Too Few Trips To Buy Chicken Wire

Shortly after our relocation to Conway more than seventeen years ago, I dispatched my wife on an errand to buy some chicken wire. "Chicken wire?" she expostulated. "I've never bought chicken wire in my life! Where do I get chicken wire?"

"No prob," said I. "Just go downtown to Massey Hardware and tell them how much you want. It will be simple." Massey Hardware was situated on an important corner on Oak Street. She could see it clearly in her mind's eye.
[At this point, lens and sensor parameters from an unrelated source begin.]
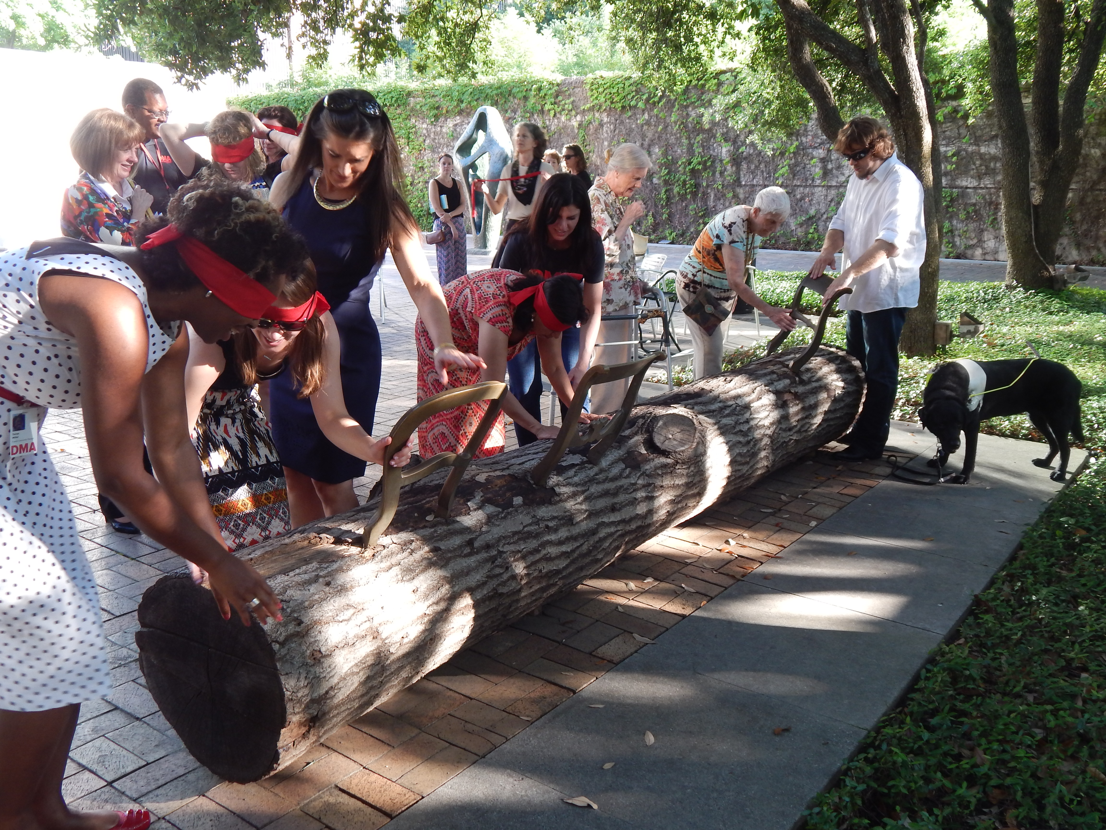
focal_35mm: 31
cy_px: 415
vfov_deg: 45.4
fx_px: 990
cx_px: 553
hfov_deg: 58.4
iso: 125
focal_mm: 5.6
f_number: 3.2
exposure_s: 1/40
She dutifully drove to Oak Street and parked in front of Massey Hardware. Her problem, being a law-abiding citizen, was a sign that read "Trucks Only." That bothered her. She was in a Toyota station wagon, not a truck. "Better hurry," was her pressing thought. "The police may come and get me."
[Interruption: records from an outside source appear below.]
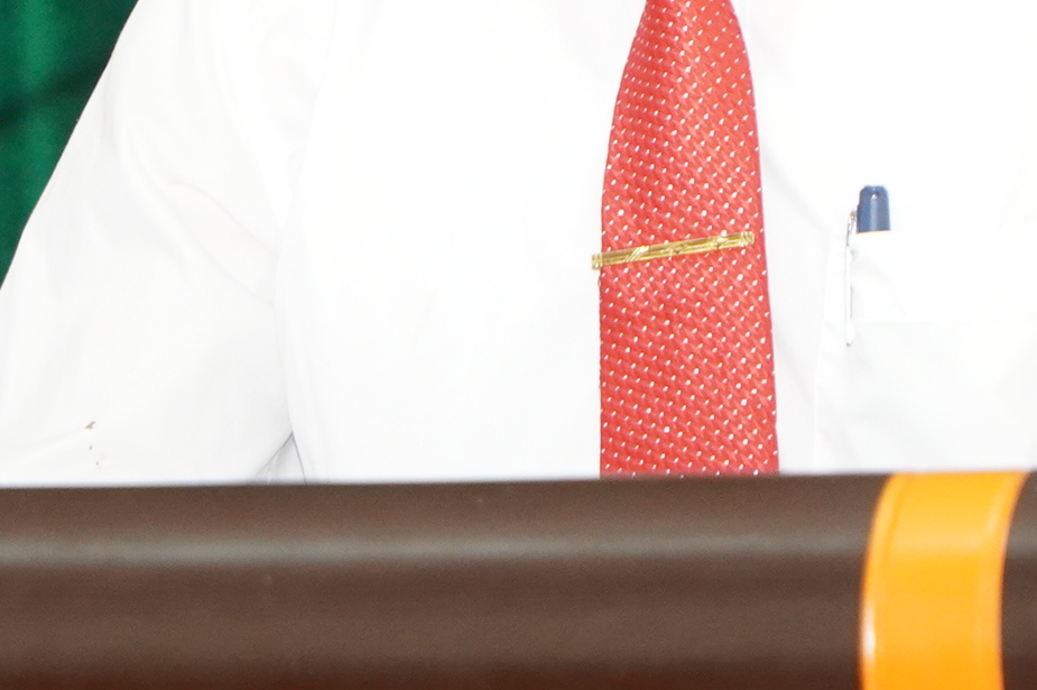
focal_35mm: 503
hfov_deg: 4.1
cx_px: 443
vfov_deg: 2.7
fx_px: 14465
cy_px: -287
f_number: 4
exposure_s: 1/160
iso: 1250
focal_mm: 103
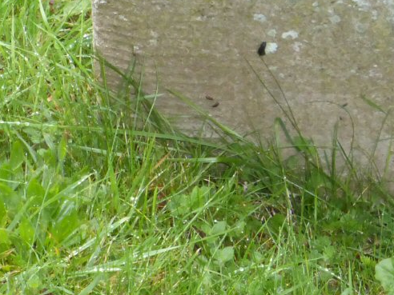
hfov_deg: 6.2
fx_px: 3608
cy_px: -47
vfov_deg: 4.7
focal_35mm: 317
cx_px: 374
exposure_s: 1/60
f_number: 5.3
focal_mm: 17.1
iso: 400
She rushed inside and was greeted by a handsome youth, very polite and smiling. She eagerly explained, "I parked in front of that sign out there, and I need some chicken wire." No response. "But I parked in front of that sign." She figured the best way to get results was to let him see the problem, then he would scurry around, helping her get away as quickly as possible. He smiled from on high, but spoke no words.

"That sign. I'm worried about that sign because it says 'Trucks Only.' But I need some chicken wire, and I thought that would be the best place to park." He smiled with a nodding of the handsome head.
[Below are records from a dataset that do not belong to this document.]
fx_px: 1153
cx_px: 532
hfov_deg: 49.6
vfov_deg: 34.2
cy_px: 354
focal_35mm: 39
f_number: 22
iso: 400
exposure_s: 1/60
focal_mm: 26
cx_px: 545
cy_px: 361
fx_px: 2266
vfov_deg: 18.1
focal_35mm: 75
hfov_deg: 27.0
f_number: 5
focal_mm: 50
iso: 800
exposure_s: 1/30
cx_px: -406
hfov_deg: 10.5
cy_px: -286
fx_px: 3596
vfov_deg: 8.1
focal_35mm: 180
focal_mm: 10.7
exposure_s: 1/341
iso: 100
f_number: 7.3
"I need some chicken wire, but I'm worried about that sign. That sign, see? Right out there."

"Oh, that? It's just there for deliveries."

"Deliveries?" she expressed in horror, for she wasn't delivering anything. "I'm worried that I'm going to get in trouble before I get my chicken wire." Acknowledging smile, but no help.

Impatient now, she tried again. "Well, you see, my husband wants me to get some chicken wire, and I had better hurry!" Round eyes, polite. Why didn't the young man just give her the chicken wire? They stared at one another.

Then they stared some more.

Tension building, she dropped all semblance of politeness: "Well!!! Give me my chicken wire!!"

"We don't carry chicken wire."

"You don't carry chicken wire!! After all my trouble, you don't carry chicken wire!! My husband said you would!"

"No, we don't carry it, but you might try Massey Hardware."

"Massey Hardware! Where am I?"

"Earl Rogers' Auto Parts."

I was right. So was the young man. Massey Hardware did have chicken wire.

But no more. Like the passing of an old, faithful friend, Massey Hardware has departed this life. We expected them to always be there for us and probably made too few trips to buy chicken wire. Convenience took us elsewhere. I hope that didn't hurt them.

Like most everything that I have done solely for convenience' sake, there's been a delayed consequence that I wish could be changed. But it can't.